Judge Bruce Schroeder, who presided over the trial, made a string of decisions that critics say abetted the defense. Judge Schroeder barred prosecutors from referring to the people Rittenhouse shot as “victims” or “alleged victims” when establishing the rules for the trial. Instead, he said they could be called “rioters,” “looters,” or “arsonists,” if the defense has evidence to prove those terms accurate. On Thursday, while the jury was present, Schroeder encouraged everyone in the courtroom to give a round of applause to a defense witness on Veterans Day because he had served in the Army. According to Associated Press reporter Michael Tarm, jurors joined in the clapping.
During the trial, prosecutors asked the judge to instruct the jury when they start their deliberations to consider lesser charges against Rittenhouse in the shootings of Huber and Grosskreutz. Lesser charges would lower the burden of proof needed for the jury to convict. On Monday, before closing arguments began, Schroeder dismissed a charge of illegal gun possession by a minor against Rittenhouse, citing a loophole in a part of the law that only applies to people under the age of 16. Rittenhouse was 17 at the time of the shooting.

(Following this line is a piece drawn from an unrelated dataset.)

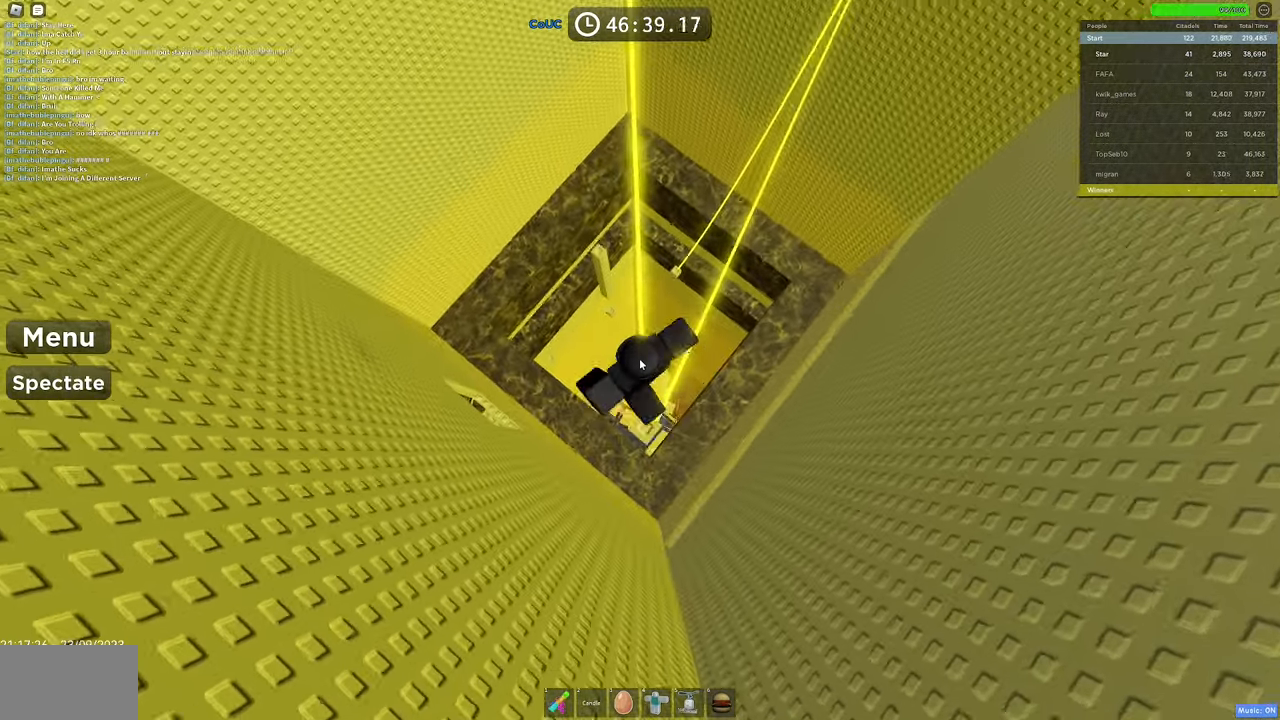
{"keys": ["w"], "mouse": ["right"], "events": [[133, "space", "up"], [133, "w", "up"], [367, "w", "down"]]}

Some have argued that the prosecution has made mistakes with the trial. At points, watchers speculated the defense might succeed in getting the judge to declare a mistrial “with prejudice,” which would effectively rule out any possibility of a future homicide conviction for Rittenhouse. Daniel Adams, a former Milwaukee County assistant district attorney who is not involved in the trial, told PBS Newshour that he found the prosecution’s case “incredibly underwhelming.”
“He’s got nothing,” Adams said. “I just don’t understand it. What are we doing here? We’re all kind of scratching our heads.”
As the attorneys made their final arguments, the state of Wisconsin prepared in advance for the reaction to the verdict. Gov. Tony Evers put approximately 500 members of Wisconsin’s National Guard on active duty so they could assist local law enforcement if needed.